Akcja "Milkmana" rozgrywa się w Irlandii Północnej podczas tzw. "The Troubles" ("Problemy"), czyli trwającego od lat 60. do końca lat 90. etniczno-narodowego konfliktu pomiędzy brytyjskimi unionistami a irlandzkimi republikanami, a główną bohaterką jest młoda kobieta wdająca się w romans ze starszym, żonatym mężczyzną.
56-letnia Burns jest pierwszą pisarką z Irlandii Północnej, która otrzymała nagrodę Bookera.
Stojący na czele jury Bookera Appiah podkreślał, że "absolutnie wyróżniający się głos Anny Burns kwestionuje konwencjonalny sposób myślenia i formę za pomocą zaskakującej i pochłaniającej prozy".
Wyboru nagrodzonej książki dokonano spośród sześciu tytułów, które znalazły się na tzw. krótkiej liście. Wśród nich były dwa debiuty powieściowe - "The Long Take" angielskiego poety Roberta Robertsona oraz "Everything Under" 27-letniej brytyjskiej pisarki Daisy Johnson.
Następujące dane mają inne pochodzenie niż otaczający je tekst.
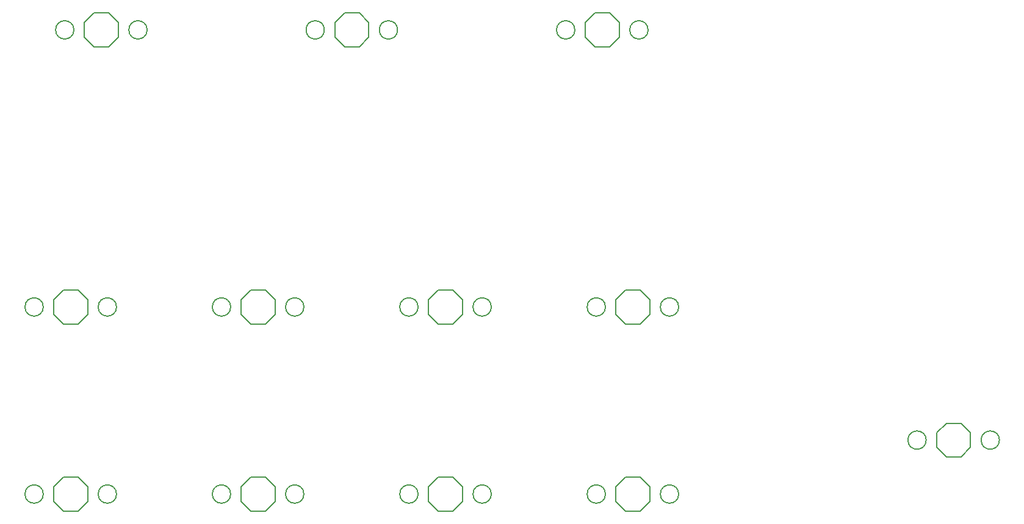
<source format=gbr>
G04 #@! TF.FileFunction,Legend,Bot*
%FSLAX46Y46*%
G04 Gerber Fmt 4.6, Leading zero omitted, Abs format (unit mm)*
G04 Created by KiCad (PCBNEW 4.0.7) date Monday, 04 December 2017 'PMt' 14:32:11*
%MOMM*%
%LPD*%
G01*
G04 APERTURE LIST*
%ADD10C,0.100000*%
%ADD11C,0.152400*%
G04 APERTURE END LIST*
D10*
D11*
X36100000Y-29250000D02*
G75*
G03X36100000Y-29250000I-1270000J0D01*
G01*
X25940000Y-29250000D02*
G75*
G03X25940000Y-29250000I-1270000J0D01*
G01*
X27400500Y-28234000D02*
X28734000Y-26900500D01*
X28734000Y-26900500D02*
X30766000Y-26900500D01*
X30766000Y-26900500D02*
X32099500Y-28234000D01*
X32099500Y-28234000D02*
X32099500Y-30266000D01*
X32099500Y-30266000D02*
X30766000Y-31599500D01*
X30766000Y-31599500D02*
X28734000Y-31599500D01*
X28734000Y-31599500D02*
X27400500Y-30266000D01*
X27400500Y-30266000D02*
X27400500Y-28234000D01*
X70850000Y-29250000D02*
G75*
G03X70850000Y-29250000I-1270000J0D01*
G01*
X60690000Y-29250000D02*
G75*
G03X60690000Y-29250000I-1270000J0D01*
G01*
X62150500Y-28234000D02*
X63484000Y-26900500D01*
X63484000Y-26900500D02*
X65516000Y-26900500D01*
X65516000Y-26900500D02*
X66849500Y-28234000D01*
X66849500Y-28234000D02*
X66849500Y-30266000D01*
X66849500Y-30266000D02*
X65516000Y-31599500D01*
X65516000Y-31599500D02*
X63484000Y-31599500D01*
X63484000Y-31599500D02*
X62150500Y-30266000D01*
X62150500Y-30266000D02*
X62150500Y-28234000D01*
X105605000Y-29250000D02*
G75*
G03X105605000Y-29250000I-1270000J0D01*
G01*
X95445000Y-29250000D02*
G75*
G03X95445000Y-29250000I-1270000J0D01*
G01*
X96905500Y-28234000D02*
X98239000Y-26900500D01*
X98239000Y-26900500D02*
X100271000Y-26900500D01*
X100271000Y-26900500D02*
X101604500Y-28234000D01*
X101604500Y-28234000D02*
X101604500Y-30266000D01*
X101604500Y-30266000D02*
X100271000Y-31599500D01*
X100271000Y-31599500D02*
X98239000Y-31599500D01*
X98239000Y-31599500D02*
X96905500Y-30266000D01*
X96905500Y-30266000D02*
X96905500Y-28234000D01*
X31850000Y-67750000D02*
G75*
G03X31850000Y-67750000I-1270000J0D01*
G01*
X21690000Y-67750000D02*
G75*
G03X21690000Y-67750000I-1270000J0D01*
G01*
X23150500Y-66734000D02*
X24484000Y-65400500D01*
X24484000Y-65400500D02*
X26516000Y-65400500D01*
X26516000Y-65400500D02*
X27849500Y-66734000D01*
X27849500Y-66734000D02*
X27849500Y-68766000D01*
X27849500Y-68766000D02*
X26516000Y-70099500D01*
X26516000Y-70099500D02*
X24484000Y-70099500D01*
X24484000Y-70099500D02*
X23150500Y-68766000D01*
X23150500Y-68766000D02*
X23150500Y-66734000D01*
X57850000Y-67750000D02*
G75*
G03X57850000Y-67750000I-1270000J0D01*
G01*
X47690000Y-67750000D02*
G75*
G03X47690000Y-67750000I-1270000J0D01*
G01*
X49150500Y-66734000D02*
X50484000Y-65400500D01*
X50484000Y-65400500D02*
X52516000Y-65400500D01*
X52516000Y-65400500D02*
X53849500Y-66734000D01*
X53849500Y-66734000D02*
X53849500Y-68766000D01*
X53849500Y-68766000D02*
X52516000Y-70099500D01*
X52516000Y-70099500D02*
X50484000Y-70099500D01*
X50484000Y-70099500D02*
X49150500Y-68766000D01*
X49150500Y-68766000D02*
X49150500Y-66734000D01*
X83850000Y-67750000D02*
G75*
G03X83850000Y-67750000I-1270000J0D01*
G01*
X73690000Y-67750000D02*
G75*
G03X73690000Y-67750000I-1270000J0D01*
G01*
X75150500Y-66734000D02*
X76484000Y-65400500D01*
X76484000Y-65400500D02*
X78516000Y-65400500D01*
X78516000Y-65400500D02*
X79849500Y-66734000D01*
X79849500Y-66734000D02*
X79849500Y-68766000D01*
X79849500Y-68766000D02*
X78516000Y-70099500D01*
X78516000Y-70099500D02*
X76484000Y-70099500D01*
X76484000Y-70099500D02*
X75150500Y-68766000D01*
X75150500Y-68766000D02*
X75150500Y-66734000D01*
X109850000Y-67750000D02*
G75*
G03X109850000Y-67750000I-1270000J0D01*
G01*
X99690000Y-67750000D02*
G75*
G03X99690000Y-67750000I-1270000J0D01*
G01*
X101150500Y-66734000D02*
X102484000Y-65400500D01*
X102484000Y-65400500D02*
X104516000Y-65400500D01*
X104516000Y-65400500D02*
X105849500Y-66734000D01*
X105849500Y-66734000D02*
X105849500Y-68766000D01*
X105849500Y-68766000D02*
X104516000Y-70099500D01*
X104516000Y-70099500D02*
X102484000Y-70099500D01*
X102484000Y-70099500D02*
X101150500Y-68766000D01*
X101150500Y-68766000D02*
X101150500Y-66734000D01*
X31850000Y-93750000D02*
G75*
G03X31850000Y-93750000I-1270000J0D01*
G01*
X21690000Y-93750000D02*
G75*
G03X21690000Y-93750000I-1270000J0D01*
G01*
X23150500Y-92734000D02*
X24484000Y-91400500D01*
X24484000Y-91400500D02*
X26516000Y-91400500D01*
X26516000Y-91400500D02*
X27849500Y-92734000D01*
X27849500Y-92734000D02*
X27849500Y-94766000D01*
X27849500Y-94766000D02*
X26516000Y-96099500D01*
X26516000Y-96099500D02*
X24484000Y-96099500D01*
X24484000Y-96099500D02*
X23150500Y-94766000D01*
X23150500Y-94766000D02*
X23150500Y-92734000D01*
X57850000Y-93750000D02*
G75*
G03X57850000Y-93750000I-1270000J0D01*
G01*
X47690000Y-93750000D02*
G75*
G03X47690000Y-93750000I-1270000J0D01*
G01*
X49150500Y-92734000D02*
X50484000Y-91400500D01*
X50484000Y-91400500D02*
X52516000Y-91400500D01*
X52516000Y-91400500D02*
X53849500Y-92734000D01*
X53849500Y-92734000D02*
X53849500Y-94766000D01*
X53849500Y-94766000D02*
X52516000Y-96099500D01*
X52516000Y-96099500D02*
X50484000Y-96099500D01*
X50484000Y-96099500D02*
X49150500Y-94766000D01*
X49150500Y-94766000D02*
X49150500Y-92734000D01*
X83850000Y-93750000D02*
G75*
G03X83850000Y-93750000I-1270000J0D01*
G01*
X73690000Y-93750000D02*
G75*
G03X73690000Y-93750000I-1270000J0D01*
G01*
X75150500Y-92734000D02*
X76484000Y-91400500D01*
X76484000Y-91400500D02*
X78516000Y-91400500D01*
X78516000Y-91400500D02*
X79849500Y-92734000D01*
X79849500Y-92734000D02*
X79849500Y-94766000D01*
X79849500Y-94766000D02*
X78516000Y-96099500D01*
X78516000Y-96099500D02*
X76484000Y-96099500D01*
X76484000Y-96099500D02*
X75150500Y-94766000D01*
X75150500Y-94766000D02*
X75150500Y-92734000D01*
X109850000Y-93750000D02*
G75*
G03X109850000Y-93750000I-1270000J0D01*
G01*
X99690000Y-93750000D02*
G75*
G03X99690000Y-93750000I-1270000J0D01*
G01*
X101150500Y-92734000D02*
X102484000Y-91400500D01*
X102484000Y-91400500D02*
X104516000Y-91400500D01*
X104516000Y-91400500D02*
X105849500Y-92734000D01*
X105849500Y-92734000D02*
X105849500Y-94766000D01*
X105849500Y-94766000D02*
X104516000Y-96099500D01*
X104516000Y-96099500D02*
X102484000Y-96099500D01*
X102484000Y-96099500D02*
X101150500Y-94766000D01*
X101150500Y-94766000D02*
X101150500Y-92734000D01*
X154350000Y-86250000D02*
G75*
G03X154350000Y-86250000I-1270000J0D01*
G01*
X144190000Y-86250000D02*
G75*
G03X144190000Y-86250000I-1270000J0D01*
G01*
X145650500Y-85234000D02*
X146984000Y-83900500D01*
X146984000Y-83900500D02*
X149016000Y-83900500D01*
X149016000Y-83900500D02*
X150349500Y-85234000D01*
X150349500Y-85234000D02*
X150349500Y-87266000D01*
X150349500Y-87266000D02*
X149016000Y-88599500D01*
X149016000Y-88599500D02*
X146984000Y-88599500D01*
X146984000Y-88599500D02*
X145650500Y-87266000D01*
X145650500Y-87266000D02*
X145650500Y-85234000D01*
M02*

</source>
Wśród nominowanych znalazły się także trzy powieści autorów spoza Wielkiej Brytanii: "The Mars Room" Rachel Kushner i "The Overstory" Richarda Powersa (oboje ze Stanów Zjednoczonych), a także "Washington Black" Kanadyjki Esi Edugyan.
Nagroda Bookera (ang. The Man Booker Prize for Fiction) to najbardziej prestiżowe wyróżnienie literackie w Wielkiej Brytanii przyznawane od 1969 r. za najlepszą powieść angielskojęzyczną opublikowaną w minionym roku. Samo znalezienie się w finale jest wielkim sukcesem, a zwycięzca otrzymuje 50 tys. funtów oraz może liczyć w przyszłości na intratne kontrakty wydawnicze.
Do 2013 r. przyznawano ją jedynie pisarzom, którzy byli obywatelami Wspólnoty Narodów, Zimbabwe i Irlandii.
W 2017 r. Nagrodę Bookera otrzymał Amerykanin George Saunders za powieść "Lincoln w Bardo".